Amazon CTO Werner Vogels' recently shared the process behind Distill, a meeting summarizing app created by himself and his office. Conspicuously, the process highlights several paid Amazon services, from S3 storage to Amazon Bedrock and even Q, the company's AI-powered business and coding assistant

Ellie Ramirez-Camara profile image
by Ellie Ramirez-Camara
Distill is Amazon CTO Werner Vogels open source meeting summarization app
A screenshot featuring the Amazon Q contextual menu. Credit: All Things Distributed/Werner Vogels

A recent post in Amazon CTO Werner Vogels' personal blog this week briefly recounts the motivations behind himself and his team (OCTO, Office of the CTO): being faced with the challenge of balancing note-taking with active participation during meetings that sometimes ran back-to-back, OCTO saw an opportunity to develop a simple solution that would address not only the note-taking task but would also summarize the meeting transcripts to extract the most important information.

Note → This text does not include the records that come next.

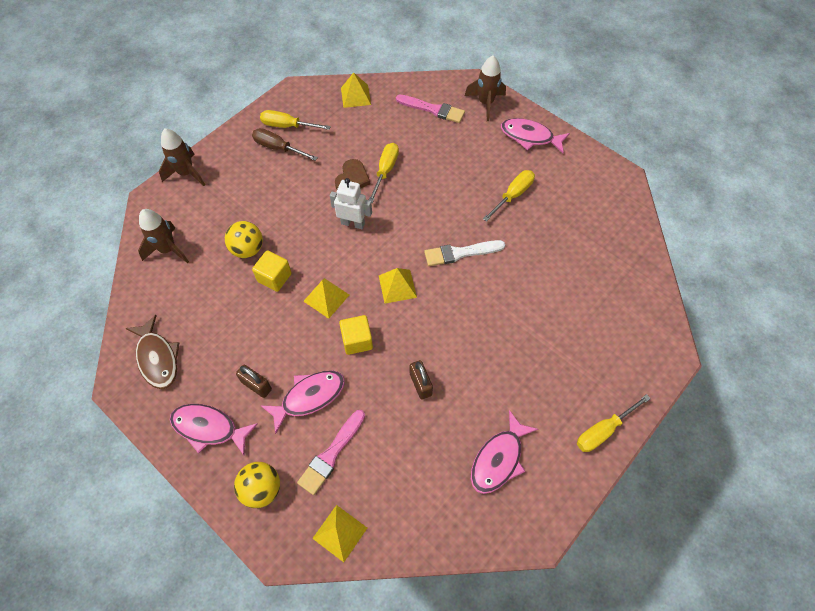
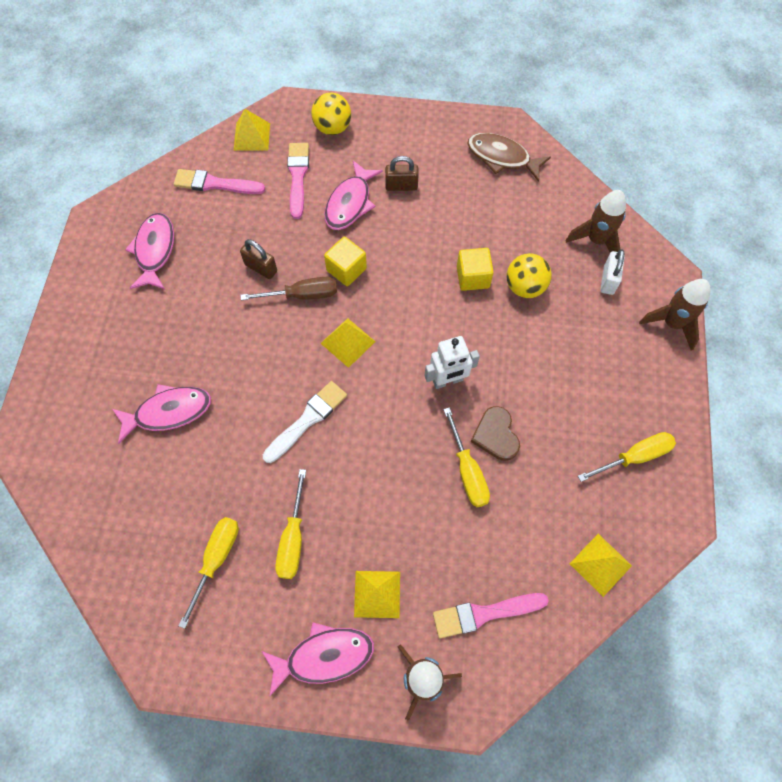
camera: 145 degrees right, 5 degrees up
pink fish [170,404,258,455] -> pink fish moved to [112,384,211,444]
brown screwdriver [252,128,318,161] -> brown screwdriver moved to [240,277,337,300]
yellow pyramid [303,278,349,319] -> yellow pyramid moved to [354,571,400,618]
yellow screwdriver [577,394,651,452] -> yellow screwdriver moved to [179,517,239,629]
none -> pink brush [174,169,265,194]
none -> white padlock [601,249,625,295]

In its current version, the app can create summaries with accompanying to-do lists, and the team also created a Slack webhook that posts the summaries to a channel for those who weren't in attendance at the meeting.

A question immediately arises: why not use one of the many summarization solutions already in the market? Well, the reply seems to be twofold. On the one hand, Distill showcases the value of "chipping away at everyday problems". Since the app was released into the open-source community, there is also the expectation surrounding the project's evolution as the community uses, modifies, and builds on top of it. On the other hand, the project does feature a lot of paid Amazon products: An Amazon S3 bucket handles the audio file storage, Amazon Transcribe takes care of the transcription process, and the text files are sent over to Amazon Bedrock, where Claude 3 Sonnet-powered inference generates the summary and to-do list that will be pushed back to the S3 bucket.

Perhaps inspired by the fruits of OCTO's work, Vogels stated that his new pet project consists of porting Distill from Python to Rust with the help of Amazon Q, the company's AI-powered assistant specializing in accelerating software development and internal data search. Q's first important role was that of a non-judgemental colleague capable of answering any question that a developer not proficient in Rust may have. Then, as the project progressed, Q contributed insights and suggestions that informed some coding decisions. For instance, when Vogels asked if using slice references would introduce inefficiencies with large lists of items, Q explained that slices of arrays could be effective short-term but performance could be impacted at scale. Vogels closes off the recap of his experience with Q by pointing out his positive experience with Q's code refactoring and optimization capabilities.

It is undoubtedly unexpected to discover that the Amazon CTO has a soft spot for hacking everyday problems and coding pet projects. Moreover, there is something oddly motivating about the "if we could do it, so can you" spirit that the post was written, even if it is crystal clear that the Amazon product endorsements are not coincidental.